Due to antitrust pressures, Bell Labs made Unix available to universities, where it became a standard teaching tool. This decision led to the development of Minix, a simplified Unix-like system, and eventually to the creation of Linux by Linus Torvalds.
As Linux grew in popularity, thanks to its open-source nature and ability to run on cheap hardware, it caught the attention of Google, which was looking for an operating system to power its "cloud-native" approach to computing. Google's engineers contributed key features to the Linux kernel, such as cgroups and namespaces, which laid the groundwork for the development of containerization technologies like Docker.
Google, recognizing the potential of containers and the need for a robust orchestration platform, developed Kubernetes as an open-source system based on its experience with Borg and other orchestration tools.
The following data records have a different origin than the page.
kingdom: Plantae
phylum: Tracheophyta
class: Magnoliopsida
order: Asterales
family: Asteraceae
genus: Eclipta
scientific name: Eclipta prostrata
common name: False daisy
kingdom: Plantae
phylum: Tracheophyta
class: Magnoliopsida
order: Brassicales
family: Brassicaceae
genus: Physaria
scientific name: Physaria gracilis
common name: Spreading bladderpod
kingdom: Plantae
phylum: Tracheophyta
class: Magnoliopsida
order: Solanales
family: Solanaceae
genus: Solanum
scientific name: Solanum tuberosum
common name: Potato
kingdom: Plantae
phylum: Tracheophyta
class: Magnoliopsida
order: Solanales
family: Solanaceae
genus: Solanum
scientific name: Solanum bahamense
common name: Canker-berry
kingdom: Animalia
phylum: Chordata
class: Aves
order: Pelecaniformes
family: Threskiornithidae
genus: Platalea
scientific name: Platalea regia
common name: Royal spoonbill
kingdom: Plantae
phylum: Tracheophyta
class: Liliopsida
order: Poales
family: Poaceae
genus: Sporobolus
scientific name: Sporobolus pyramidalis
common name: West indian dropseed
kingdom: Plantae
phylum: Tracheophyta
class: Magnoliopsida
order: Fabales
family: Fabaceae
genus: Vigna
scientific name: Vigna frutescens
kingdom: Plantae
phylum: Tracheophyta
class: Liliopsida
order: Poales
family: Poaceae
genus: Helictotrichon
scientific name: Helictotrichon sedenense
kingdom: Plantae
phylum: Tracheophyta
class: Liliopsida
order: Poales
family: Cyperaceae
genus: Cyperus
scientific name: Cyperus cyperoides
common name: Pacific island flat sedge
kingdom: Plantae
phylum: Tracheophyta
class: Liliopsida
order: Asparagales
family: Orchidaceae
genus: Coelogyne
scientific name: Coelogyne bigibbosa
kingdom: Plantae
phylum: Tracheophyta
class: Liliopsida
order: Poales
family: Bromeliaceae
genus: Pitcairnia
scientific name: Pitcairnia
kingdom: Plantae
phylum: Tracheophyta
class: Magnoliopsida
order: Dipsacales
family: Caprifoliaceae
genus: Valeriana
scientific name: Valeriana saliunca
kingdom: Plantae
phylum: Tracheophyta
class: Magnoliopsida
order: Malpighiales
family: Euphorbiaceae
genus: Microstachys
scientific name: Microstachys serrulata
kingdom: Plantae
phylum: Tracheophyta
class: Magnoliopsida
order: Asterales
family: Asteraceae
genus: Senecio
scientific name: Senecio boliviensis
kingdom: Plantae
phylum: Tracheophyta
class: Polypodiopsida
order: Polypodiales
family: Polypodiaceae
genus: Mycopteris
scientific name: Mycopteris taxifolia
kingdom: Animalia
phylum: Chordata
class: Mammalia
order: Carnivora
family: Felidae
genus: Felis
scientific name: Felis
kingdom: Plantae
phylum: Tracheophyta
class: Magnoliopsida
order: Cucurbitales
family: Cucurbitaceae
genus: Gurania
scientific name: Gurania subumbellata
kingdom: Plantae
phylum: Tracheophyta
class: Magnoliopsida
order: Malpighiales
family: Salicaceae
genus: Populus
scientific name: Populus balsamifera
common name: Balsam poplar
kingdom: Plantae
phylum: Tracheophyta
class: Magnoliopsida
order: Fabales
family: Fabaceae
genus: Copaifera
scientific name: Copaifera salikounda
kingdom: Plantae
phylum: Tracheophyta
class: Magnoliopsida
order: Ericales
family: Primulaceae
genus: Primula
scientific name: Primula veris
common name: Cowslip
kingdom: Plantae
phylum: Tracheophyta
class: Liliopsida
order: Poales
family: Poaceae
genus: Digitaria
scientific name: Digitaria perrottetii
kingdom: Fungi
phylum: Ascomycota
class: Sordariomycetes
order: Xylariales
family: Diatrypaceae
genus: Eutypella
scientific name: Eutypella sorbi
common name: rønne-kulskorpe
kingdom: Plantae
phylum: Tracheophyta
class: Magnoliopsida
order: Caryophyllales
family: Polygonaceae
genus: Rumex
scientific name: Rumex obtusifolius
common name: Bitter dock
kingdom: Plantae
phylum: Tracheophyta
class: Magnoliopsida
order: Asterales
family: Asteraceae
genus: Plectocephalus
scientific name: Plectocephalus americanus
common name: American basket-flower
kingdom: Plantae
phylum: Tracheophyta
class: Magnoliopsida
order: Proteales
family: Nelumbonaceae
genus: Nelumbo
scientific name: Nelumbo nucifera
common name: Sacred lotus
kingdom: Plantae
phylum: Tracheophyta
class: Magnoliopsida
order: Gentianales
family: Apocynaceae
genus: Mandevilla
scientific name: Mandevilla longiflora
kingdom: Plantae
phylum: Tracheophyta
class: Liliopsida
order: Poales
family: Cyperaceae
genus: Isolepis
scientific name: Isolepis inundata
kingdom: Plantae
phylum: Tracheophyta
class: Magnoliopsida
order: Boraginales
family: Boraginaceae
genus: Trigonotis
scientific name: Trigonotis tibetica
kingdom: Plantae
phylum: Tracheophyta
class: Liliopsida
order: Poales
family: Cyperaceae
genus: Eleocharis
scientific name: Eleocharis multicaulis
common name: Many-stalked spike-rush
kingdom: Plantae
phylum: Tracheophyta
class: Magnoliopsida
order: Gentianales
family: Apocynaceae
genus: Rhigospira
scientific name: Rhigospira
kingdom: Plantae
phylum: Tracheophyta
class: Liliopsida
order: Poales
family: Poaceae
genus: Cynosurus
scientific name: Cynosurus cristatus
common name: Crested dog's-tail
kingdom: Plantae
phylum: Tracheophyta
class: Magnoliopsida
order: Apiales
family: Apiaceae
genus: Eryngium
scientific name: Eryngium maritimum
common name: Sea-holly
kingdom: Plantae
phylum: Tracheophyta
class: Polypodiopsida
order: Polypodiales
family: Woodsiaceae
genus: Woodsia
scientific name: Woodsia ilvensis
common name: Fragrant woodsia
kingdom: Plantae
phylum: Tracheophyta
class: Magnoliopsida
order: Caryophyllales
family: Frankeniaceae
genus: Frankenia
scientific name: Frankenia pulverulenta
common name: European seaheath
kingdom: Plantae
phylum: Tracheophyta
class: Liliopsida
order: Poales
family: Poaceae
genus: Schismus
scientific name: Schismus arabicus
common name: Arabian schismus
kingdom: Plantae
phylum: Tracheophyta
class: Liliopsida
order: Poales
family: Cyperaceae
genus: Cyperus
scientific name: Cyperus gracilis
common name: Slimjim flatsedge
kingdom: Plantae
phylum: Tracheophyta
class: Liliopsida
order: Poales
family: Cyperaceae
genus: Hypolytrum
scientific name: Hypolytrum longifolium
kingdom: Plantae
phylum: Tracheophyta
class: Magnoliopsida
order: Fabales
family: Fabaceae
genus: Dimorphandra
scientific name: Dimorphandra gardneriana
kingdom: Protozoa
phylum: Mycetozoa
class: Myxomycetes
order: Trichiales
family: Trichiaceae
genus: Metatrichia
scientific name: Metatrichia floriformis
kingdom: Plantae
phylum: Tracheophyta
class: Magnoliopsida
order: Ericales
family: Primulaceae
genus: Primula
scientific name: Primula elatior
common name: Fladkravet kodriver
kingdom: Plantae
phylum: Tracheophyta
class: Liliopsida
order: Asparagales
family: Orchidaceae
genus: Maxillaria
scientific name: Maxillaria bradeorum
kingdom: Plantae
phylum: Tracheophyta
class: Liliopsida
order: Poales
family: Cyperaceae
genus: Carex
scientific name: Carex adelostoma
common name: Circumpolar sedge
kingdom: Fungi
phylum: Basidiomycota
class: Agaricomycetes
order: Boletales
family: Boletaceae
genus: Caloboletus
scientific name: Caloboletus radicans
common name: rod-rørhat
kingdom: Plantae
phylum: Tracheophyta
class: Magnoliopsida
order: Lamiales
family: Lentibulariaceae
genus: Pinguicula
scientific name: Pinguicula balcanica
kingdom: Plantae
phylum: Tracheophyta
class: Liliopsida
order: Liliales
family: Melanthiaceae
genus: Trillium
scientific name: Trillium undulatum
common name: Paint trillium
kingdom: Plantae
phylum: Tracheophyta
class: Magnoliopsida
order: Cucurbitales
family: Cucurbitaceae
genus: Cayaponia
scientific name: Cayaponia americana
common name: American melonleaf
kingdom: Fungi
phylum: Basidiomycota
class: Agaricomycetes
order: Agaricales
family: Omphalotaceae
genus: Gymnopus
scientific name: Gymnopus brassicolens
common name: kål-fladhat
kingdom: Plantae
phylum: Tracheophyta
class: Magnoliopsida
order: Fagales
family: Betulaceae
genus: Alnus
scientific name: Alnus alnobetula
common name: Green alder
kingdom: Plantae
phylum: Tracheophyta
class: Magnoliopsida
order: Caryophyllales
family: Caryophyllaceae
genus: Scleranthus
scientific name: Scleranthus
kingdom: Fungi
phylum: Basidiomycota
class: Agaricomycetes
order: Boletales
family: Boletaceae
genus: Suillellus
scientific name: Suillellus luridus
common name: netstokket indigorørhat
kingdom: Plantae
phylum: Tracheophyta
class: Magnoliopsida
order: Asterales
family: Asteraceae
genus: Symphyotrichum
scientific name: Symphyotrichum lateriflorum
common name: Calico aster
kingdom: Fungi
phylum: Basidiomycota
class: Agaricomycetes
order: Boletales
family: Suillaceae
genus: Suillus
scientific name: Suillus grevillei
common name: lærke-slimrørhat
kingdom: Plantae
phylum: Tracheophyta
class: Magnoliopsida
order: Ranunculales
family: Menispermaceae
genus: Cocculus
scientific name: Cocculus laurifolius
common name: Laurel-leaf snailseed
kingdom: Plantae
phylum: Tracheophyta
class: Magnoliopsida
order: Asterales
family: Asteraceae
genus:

By establishing Kubernetes as the standard for container orchestration, Google aimed to reduce the barrier to entry for users looking to switch between cloud providers, challenging the dominance of Amazon Web Services.
Today, Kubernetes has become the de facto standard for managing containerized applications. As in previous improvements, this led to a new open problem: generating and deploying manifests. Tools for generating manifests range from general templating solutions like Bash variable substitution, Sed, and Jinja, through full fledged programming languages, like using Jsonnet and Python, all the way to using dedicated tools like Kustomize and Helm. Meanwhile, deploying the manifests to Kubernetes can be done through continuous integration platforms running "helm upgrade" or "kubectl apply" or using dedicated platforms like ArgoCD or FluxCD. ArgoCD or Flagger also support gradual roll-outs.
From cubic equations to cloud orchestration, the story of Kubernetes is a reminder that the path of progress is rarely straightforward, but rather a winding journey through the realms of mathematics, computer science, and human ingenuity.